- [Short task 1]: Please duplicate lines from the listing below without any change. Begin at the line that contains "genus: Medeola" and stop after the final line of the listing.

The Corrosive Effect of Offshore Financial Centers on Multinational Firms’ Disclosure Strategy

Courtesy of Walid Ben Amar, Luo He, Tiemei Li, and Michel Magnan

Establishing subsidiaries in offshore financial centers (OFCs), such as the Bahamas, Bermuda, and the Cayman Islands, has become increasingly common for multinational corporations. For multinationals headquartered in the U.S., the primary (or at least ostensible) purpose of creating OFC subsidiaries is to reduce taxes. However, the effect of OFCs on multinationals goes far beyond tax avoidance. Our study suggests that the use of OFCs may also have a corrosive effect on firms’ transparency and market oversight capabilities.

- [Material shown]:

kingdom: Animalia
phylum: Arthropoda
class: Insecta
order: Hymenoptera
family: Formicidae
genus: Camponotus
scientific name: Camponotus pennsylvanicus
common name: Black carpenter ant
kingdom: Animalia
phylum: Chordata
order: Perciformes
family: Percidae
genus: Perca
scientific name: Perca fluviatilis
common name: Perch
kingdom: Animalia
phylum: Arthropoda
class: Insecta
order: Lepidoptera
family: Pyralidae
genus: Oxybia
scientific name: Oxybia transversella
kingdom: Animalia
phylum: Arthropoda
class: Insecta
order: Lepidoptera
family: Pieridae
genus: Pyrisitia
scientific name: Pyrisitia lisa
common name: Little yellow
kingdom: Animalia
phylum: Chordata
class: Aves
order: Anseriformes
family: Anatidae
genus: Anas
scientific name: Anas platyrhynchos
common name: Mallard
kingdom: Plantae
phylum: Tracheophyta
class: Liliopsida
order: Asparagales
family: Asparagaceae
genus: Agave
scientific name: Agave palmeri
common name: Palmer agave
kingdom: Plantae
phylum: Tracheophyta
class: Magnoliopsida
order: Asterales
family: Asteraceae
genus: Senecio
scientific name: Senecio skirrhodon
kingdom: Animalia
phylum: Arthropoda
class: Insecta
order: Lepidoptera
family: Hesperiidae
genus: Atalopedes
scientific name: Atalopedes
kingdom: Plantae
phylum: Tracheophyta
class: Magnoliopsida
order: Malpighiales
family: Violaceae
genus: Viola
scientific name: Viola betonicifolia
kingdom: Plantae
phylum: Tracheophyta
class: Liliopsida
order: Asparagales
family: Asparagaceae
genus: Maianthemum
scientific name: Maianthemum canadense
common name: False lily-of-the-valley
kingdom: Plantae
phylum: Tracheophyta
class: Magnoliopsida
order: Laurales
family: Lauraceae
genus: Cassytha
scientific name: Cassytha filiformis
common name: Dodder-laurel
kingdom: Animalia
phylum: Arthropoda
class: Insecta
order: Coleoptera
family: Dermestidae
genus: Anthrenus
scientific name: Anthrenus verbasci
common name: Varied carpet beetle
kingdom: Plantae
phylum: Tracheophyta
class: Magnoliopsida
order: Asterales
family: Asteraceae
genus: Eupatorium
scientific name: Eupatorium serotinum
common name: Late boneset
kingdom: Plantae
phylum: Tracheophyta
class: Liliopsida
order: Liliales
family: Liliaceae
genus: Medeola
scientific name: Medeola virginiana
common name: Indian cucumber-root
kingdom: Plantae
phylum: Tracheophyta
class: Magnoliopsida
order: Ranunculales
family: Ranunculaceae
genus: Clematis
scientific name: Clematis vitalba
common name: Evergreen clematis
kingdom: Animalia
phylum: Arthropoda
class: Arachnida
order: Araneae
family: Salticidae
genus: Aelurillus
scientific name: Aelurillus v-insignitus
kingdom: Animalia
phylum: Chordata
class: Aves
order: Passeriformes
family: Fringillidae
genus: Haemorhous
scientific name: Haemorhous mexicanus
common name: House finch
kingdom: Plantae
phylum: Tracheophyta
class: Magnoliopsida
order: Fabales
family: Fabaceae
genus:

- [Short task 2]: Set down word for word the part of the offshore financial centers passage above that begins at the words "Establishing subsidiaries in" and ends after "market oversight capabilities.".

- [Exercise solution 1]:
genus: Medeola
scientific name: Medeola virginiana
common name: Indian cucumber-root
kingdom: Plantae
phylum: Tracheophyta
class: Magnoliopsida
order: Ranunculales
family: Ranunculaceae
genus: Clematis
scientific name: Clematis vitalba
common name: Evergreen clematis
kingdom: Animalia
phylum: Arthropoda
class: Arachnida
order: Araneae
family: Salticidae
genus: Aelurillus
scientific name: Aelurillus v-insignitus
kingdom: Animalia
phylum: Chordata
class: Aves
order: Passeriformes
family: Fringillidae
genus: Haemorhous
scientific name: Haemorhous mexicanus
common name: House finch
kingdom: Plantae
phylum: Tracheophyta
class: Magnoliopsida
order: Fabales
family: Fabaceae
genus:

- [Exercise solution 2]:
Establishing subsidiaries in offshore financial centers (OFCs), such as the Bahamas, Bermuda, and the Cayman Islands, has become increasingly common for multinational corporations. For multinationals headquartered in the U.S., the primary (or at least ostensible) purpose of creating OFC subsidiaries is to reduce taxes. However, the effect of OFCs on multinationals goes far beyond tax avoidance. Our study suggests that the use of OFCs may also have a corrosive effect on firms’ transparency and market oversight capabilities.